Adm. Paul Zukunft, speaking Monday in San Diego where the drugs were being taken off a Coast Guard vessel, said 119,000 pounds of cocaine were seized over the past 10 months.
"This is a historic day in San Diego. It's been a common occurrence. We've had significant offloads in the last several months," Adm. Paul Zukunft, Commandant of the Coast Guard, said at the news conference. "Today, you will see an offload of 32 metric tons of pure uncut cocaine. The largest drug offload in US history."
According to Drug Enforcement Administration (DEA) estimates, that amounts to approximately 33 million lones of cocaine, or 336 million hits of crack.
The drugs were seized in 23 separate interdictions by the UCG, including the Cutter Stratton and Coast Guard law enforcement teams operating near Central and South America. He said his military branch now has a greater presence on the high seas after having to pull back its boats two years ago to meet automatic federal budget reductions.
Zukunft said the seizure also helps bring some regional stability in Guatamal, Honduras and El Salvador, which have some of the higest homicide rates in the world.
“This is about more than just trying to keep drugs off U.S. streets,” said Zukunft in a statement. “The cultivation, trafficking and distribution of narcotics fuels violence and instability throughout the Western Hemisphere, leaving a path of destruction directly to the door step of the U.S. We must continue to make progress in our effort to combat transnational organized crime networks to ensure safety and security in our hemisphere.”

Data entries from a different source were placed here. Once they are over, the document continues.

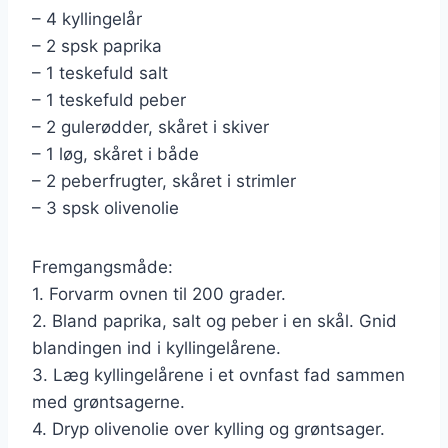
– 4 kyllingelår
– 2 spsk paprika
– 1 teskefuld salt
– 1 teskefuld peber
– 2 gulerødder, skåret i skiver
– 1 løg, skåret i både
– 2 peberfrugter, skåret i strimler
– 3 spsk olivenolie
Fremgangsmåde:
1. Forvarm ovnen til 200 grader.
2. Bland paprika, salt og peber i en skål. Gnid
blandingen ind i kyllingelårene.
3. Læg kyllingelårene i et ovnfast fad sammen
med grøntsagerne.
4. Dryp olivenolie over kylling og grøntsager.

Officials said the drugs belonged to several cartels operating in the region, though they could not name specifics.
The suspected smugglers were apprehended and will be prosecuted in federal courts across the nation.
Traffickers have been increasingly turning to the high seas to get their loads to U.S. markets, and skirt the tightened security on land at the U.S.-Mexico border, authorities say.
The Coast Guard is the only U.S. military branch able to make drug arrests hundreds of miles offshore.
The Associated Press contributed to this report.